自転車が渇いた音を立てて地面に倒れたが、熱のためか家康の腕に耳を塞がれているせいか、三成の耳にはそれが遠い世界での出来ごとのように思えた。
「家康」
ばかみたいにその言葉を繰り返した三成の視界はすっかり家康の体で覆われてしまった。身長は同じようなものなのに体格では家康の方が大きく勝っていて、両腕を封じられた三成には為す術など何もなかった。
「儂はお前を幸せにしたい」
普段なら何の冗談だと言いたくなるほど滑稽な家康の言葉も、非日常の耳で聞くと真に迫って聞こえるから不思議だ。
「何故」
小さく問い返した三成を、家康はぎゅうと抱きしめた。
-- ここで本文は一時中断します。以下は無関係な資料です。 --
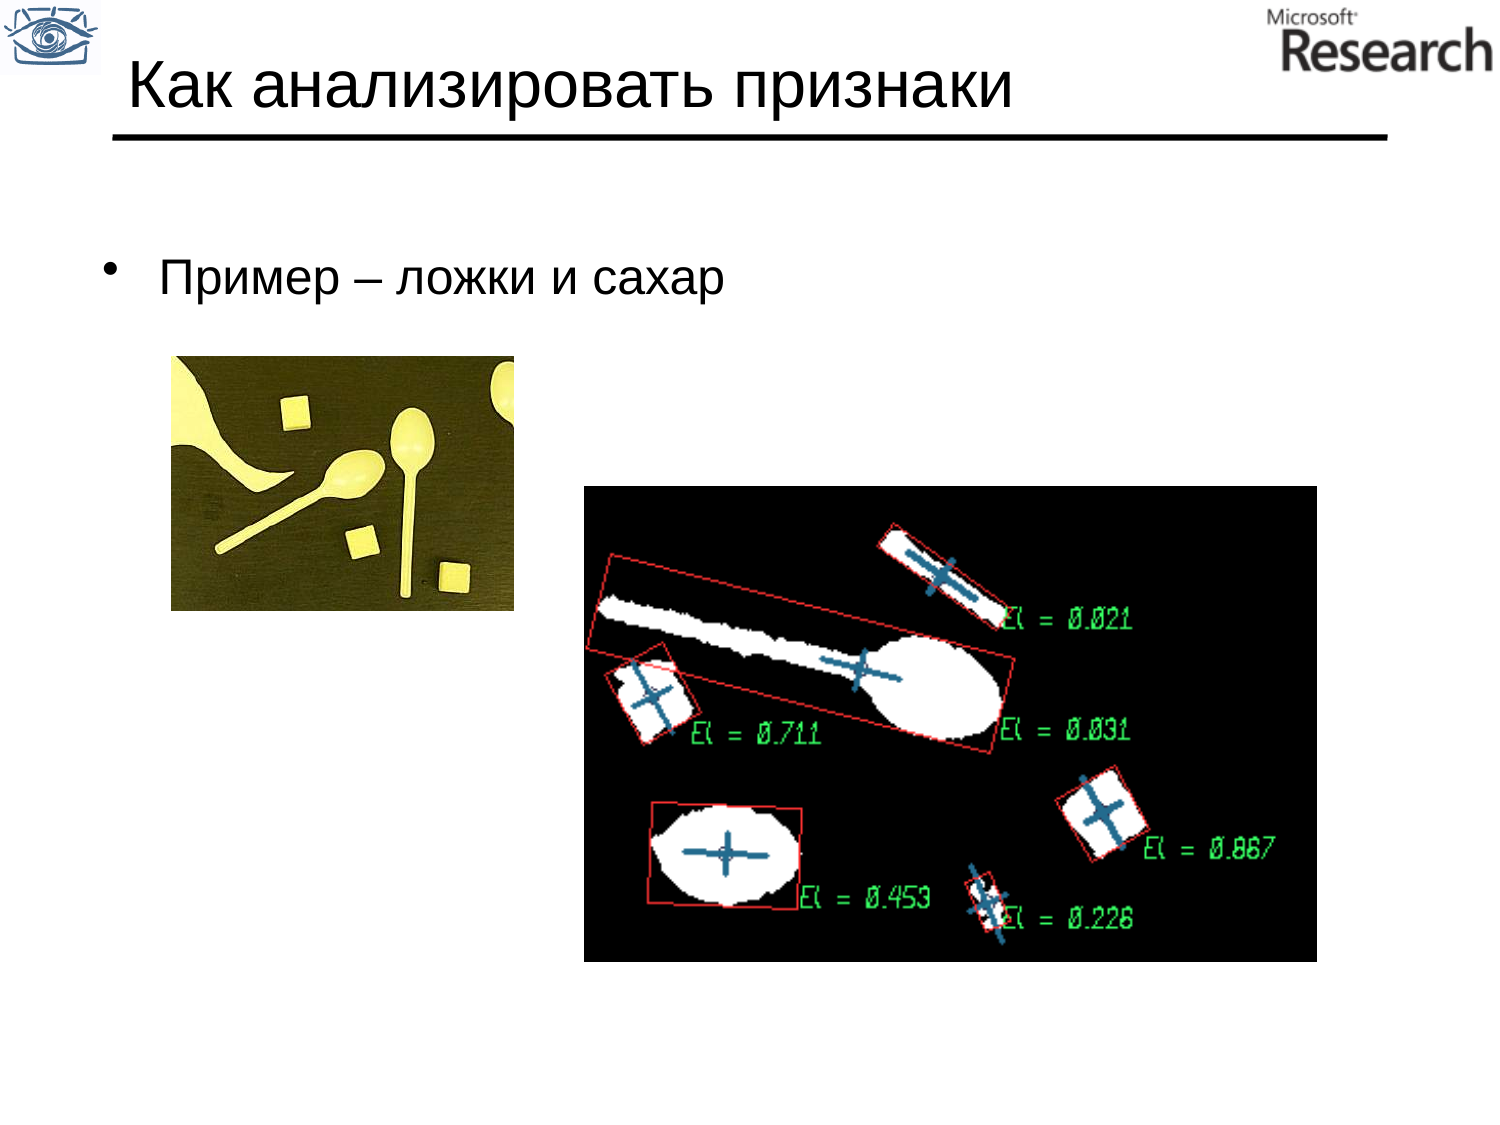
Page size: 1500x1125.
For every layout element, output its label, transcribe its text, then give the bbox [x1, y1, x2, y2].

title Как анализировать признаки [112, 12, 1388, 151]
picture [0, 0, 101, 75]
list Пример – ложки и сахар [87, 237, 1363, 913]
picture [584, 486, 1318, 962]
picture [1262, 0, 1500, 81]
picture [170, 356, 514, 611]
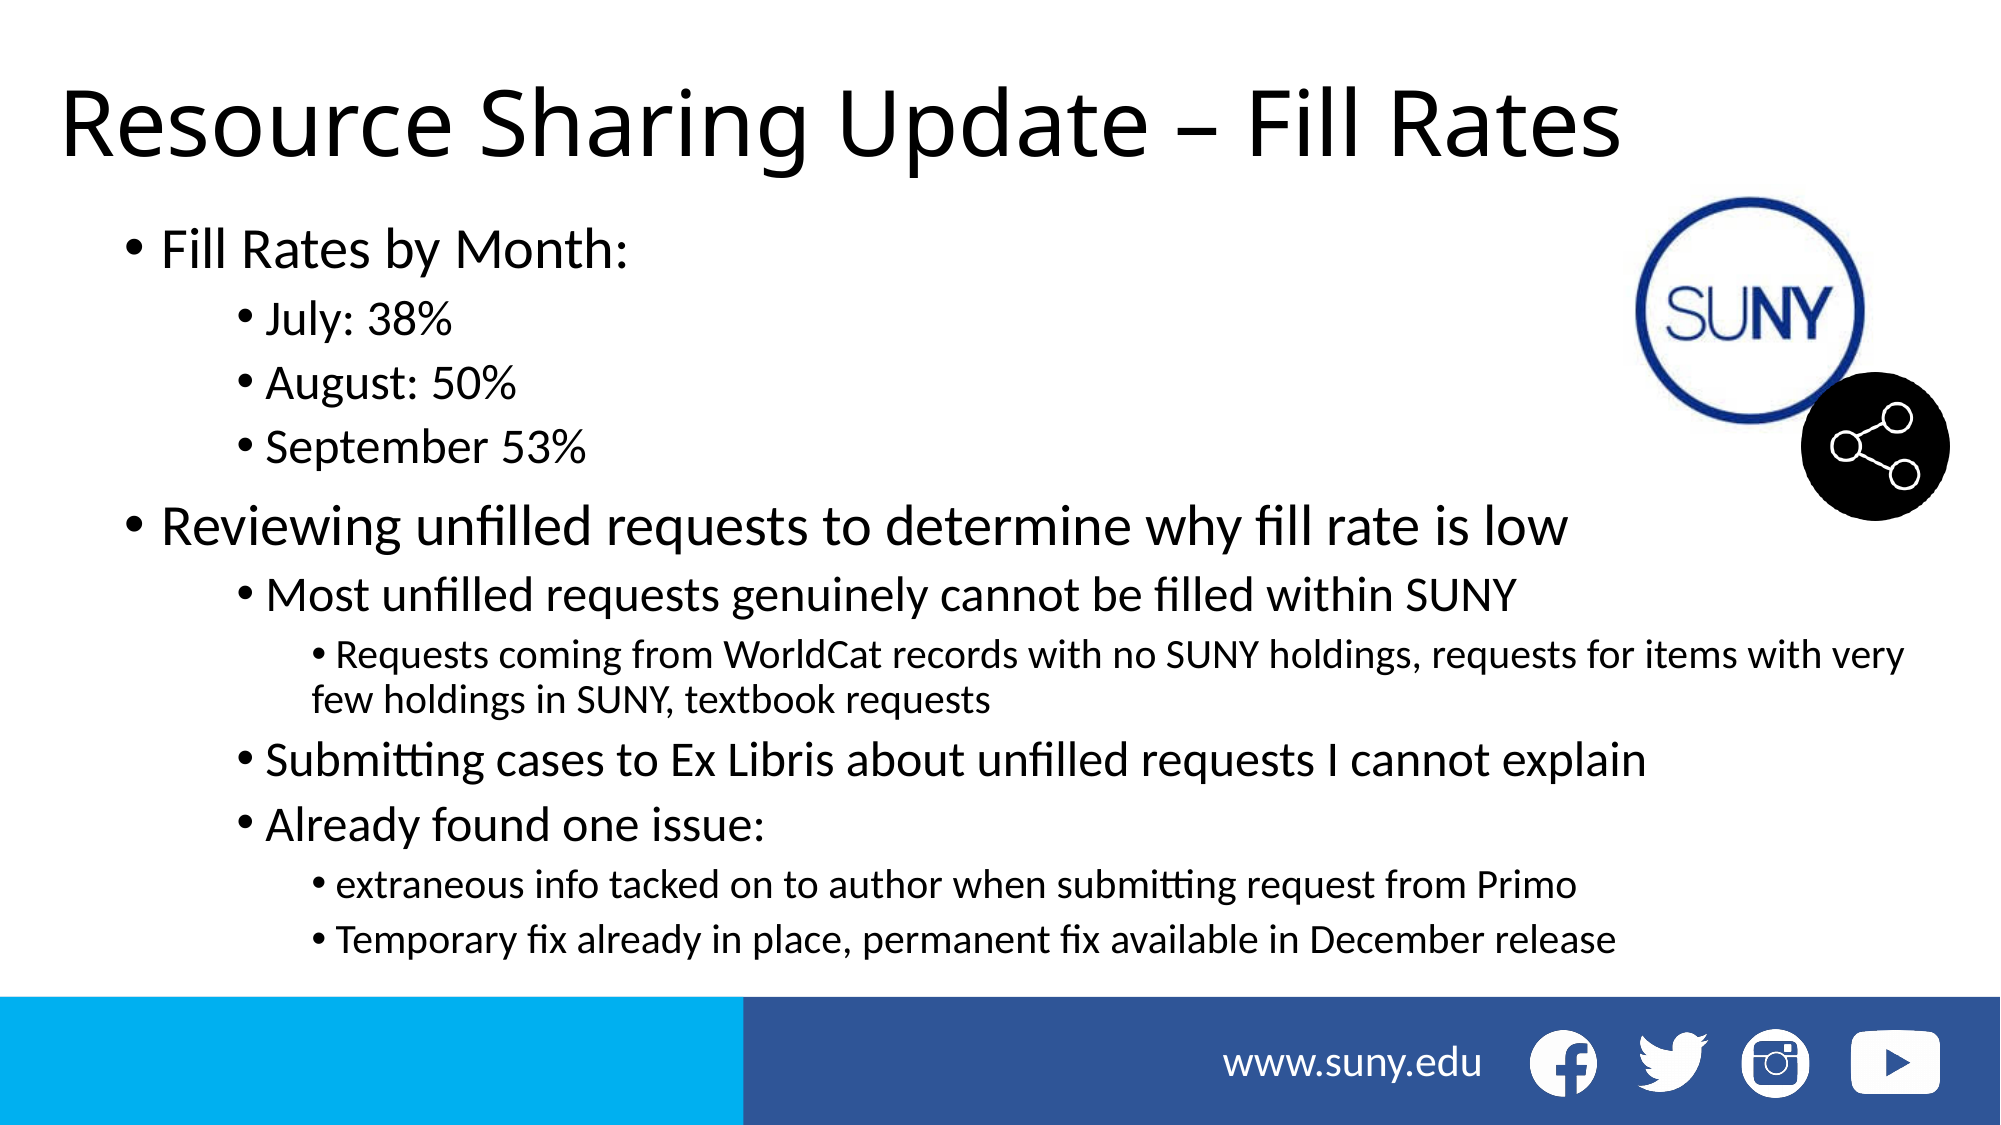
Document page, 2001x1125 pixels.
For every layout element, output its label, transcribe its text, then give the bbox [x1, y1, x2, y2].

title Resource Sharing Update – Fill Rates [43, 17, 1769, 236]
picture [1623, 184, 1955, 526]
text_box [0, 996, 744, 1125]
list Fill Rates by Month: July: 38% August: 50% September 53% Reviewing unfilled requests to determine why fill rate is low Most unfilled requests genuinely cannot be filled within SUNY Requests coming from WorldCat records with no SUNY holdings, requests for items with very few holdings in SUNY, textbook requests Submitting cases to Ex Libris about unfilled requests I cannot explain Already found one issue: extraneous info tacked on to author when submitting request from Primo Temporary fix already in place, permanent fix available in December release [109, 211, 1962, 977]
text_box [1029, 1025, 1940, 1098]
text_box [744, 996, 2000, 1125]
男に抱きすくめられている状況にあまり動じない自分に三成は今更気が付いた。この腕の力を、胸の温もりを、自分はどこかで知っていたような気がした。

「儂はいつかお前を――」
囁くような声で家康は言い掛けたが、途中でやめてしまった。家康は未来の話をしようとしたのだ、と三成は思った。家康の「いつか」が過去を指すものだと気付くはずなどなかった。なにせ彼らは入学式で顔を合わせたばかりの十六歳の少年だったので、それ以上前の歴史など持ち合わせるはずがなかったのだ。
忘れてくれ、と家康は言ったが、三成は小さくかぶりを振った。意味は分からなかったが、彼が何か大事なことを言い掛けたのは分かった。
「でも三成、儂はお前を幸せにしたい。お前の喜ぶ顔が見たい。お前の求める物が叶えられるように、いつも祈っているし、そのために儂ができることは何でもしてやりたいと思っている。これは本当だ。信じてくれ」
家康の声が僅かに震えていた。


「分かった」
三成の短い答えに、家康は驚いたように声を漏らした。
「信じてくれと言ったのだろう。分かった。私はお前を信じる」
「三成…」
家康はほんの少し戸惑ったのち、抱きこめる腕の力を一層強くした。苦しいと思ったが、三成にはその腕の強さが何だか酷く懐かしく、心地よく思えた。頭を家康の肩口に預けるようにすると、安心感はいや増した。何か家康に言ってやりたい気がしたが、胸の奥を探ってもまるで霞を掴むように"何か"は形にならなかった。仕方が無いので三成は、ほんの些細な要求を口にした。
「…ポカリがいい」
たわいもない言葉だったが、三成が自ら何かを家康に望んだのはこれが初めてだった。

家康はぱっと瞳を輝かせると、三成の肩を支えて寮の中へと入って行った。打ち倒された自転車は暫くの間気付かれることなく中天の太陽に晒されていた。